On 12/4/2011 12:41 AM, Ted Dunning wrote:
Read the papers I referred to. They describe how to search fairly enormous
corpus with an 8GB in-memory index (and no disk cache at all).
They would seem to indicate moving away from Solr. While that would not
be entirely out of the question, I don't relish coming up with a whole
new system from scratch, one part of which will mean rewriting the build
system a third time.
I have 16 processor cores available for each index chain (two servers). If
I set aside one for the distributed search itself and one for the
incremental (that small 3.5 to 7 day shard), it sounds like my ideal
numShards from Solr's perspective is 14. I have some fear that my database
server will fall over under the load of 14 DB connections during a full
index rebuild, though. Do you have any other thoughts for me?

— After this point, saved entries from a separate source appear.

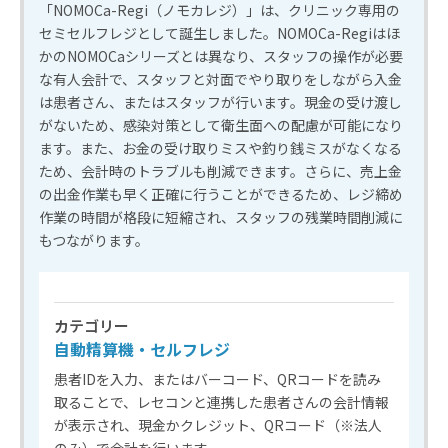
「NOMOCa-Regi（ノモカレジ）」は、クリニック専用の
セミセルフレジとして誕生しました。NOMOCa-Regiはほ
かのNOMOCaシリーズとは異なり、スタッフの操作が必要
な有人会計で、スタッフと対面でやり取りをしながら入金
は患者さん、またはスタッフが行います。現金の受け渡し
がないため、感染対策として衛生面への配慮が可能になり
ます。また、お金の受け取りミスや釣り銭ミスがなくなる
ため、会計時のトラブルも削減できます。さらに、売上金
の出金作業も早く正確に行うことができるため、レジ締め
作業の時間が格段に短縮され、スタッフの残業時間削減に
もつながります。
カテゴリー
自動精算機・セルフレジ
患者IDを入力、またはバーコード、QRコードを読み
取ることで、レセコンと連携した患者さんの会計情報
が表示され、現金かクレジット、QRコード（※法人
のみ）で会計を行います。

Off-line indexing from a flat-file dump? My guess is that you can dump to
disk from the db faster than you can index and a single dumping thread
might be faster than many.
What I envision when I read this is doing a single pass from the
database into a file, which is then split into a number of pieces, one
for each shard, then that gets imported simultaneously into a build core
for each shard. Is that what you were thinking?

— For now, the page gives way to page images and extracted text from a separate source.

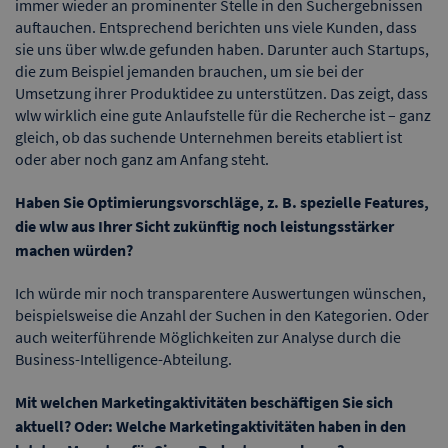
immer wieder an prominenter Stelle in den Suchergebnissen
auftauchen. Entsprechend berichten uns viele Kunden, dass
sie uns über wlw.de gefunden haben. Darunter auch Startups,
die zum Beispiel jemanden brauchen, um sie bei der
Umsetzung ihrer Produktidee zu unterstützen. Das zeigt, dass
wlw wirklich eine gute Anlaufstelle für die Recherche ist – ganz
gleich, ob das suchende Unternehmen bereits etabliert ist
oder aber noch ganz am Anfang steht.
Haben Sie Optimierungsvorschläge, z. B. spezielle Features,
die wlw aus Ihrer Sicht zukünftig noch leistungsstärker
machen würden?
Ich würde mir noch transparentere Auswertungen wünschen,
beispielsweise die Anzahl der Suchen in den Kategorien. Oder
auch weiterführende Möglichkeiten zur Analyse durch die
Business-Intelligence-Abteilung.
Mit welchen Marketingaktivitäten beschäftigen Sie sich
aktuell? Oder: Welche Marketingaktivitäten haben in den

It looks like there is a way to have mysql output xml, would that be a
reasonable way to go about this? I know a little bit about handling XML
in Perl, but only by reading the entire file. I need a very speedy way
to read and write (split) large XML, preferably in Java.
mysql -u user -p -h dbhost db --quick --xml -e 'SELECT * FROM view' >
view.xml
When I ran this command, it took 64 minutes (about a third of the total
time using the data import handler) and produced an XML file
176632084KB, or 169GB in size, containing over 65 million documents.
This view only includes the fields necessary to build the Solr index,
all other fields are excluded. The total distributed index size is
about 60GB right now. I"ll be interested to see how long it takes to
split and import the XML.
Thanks,
Shawn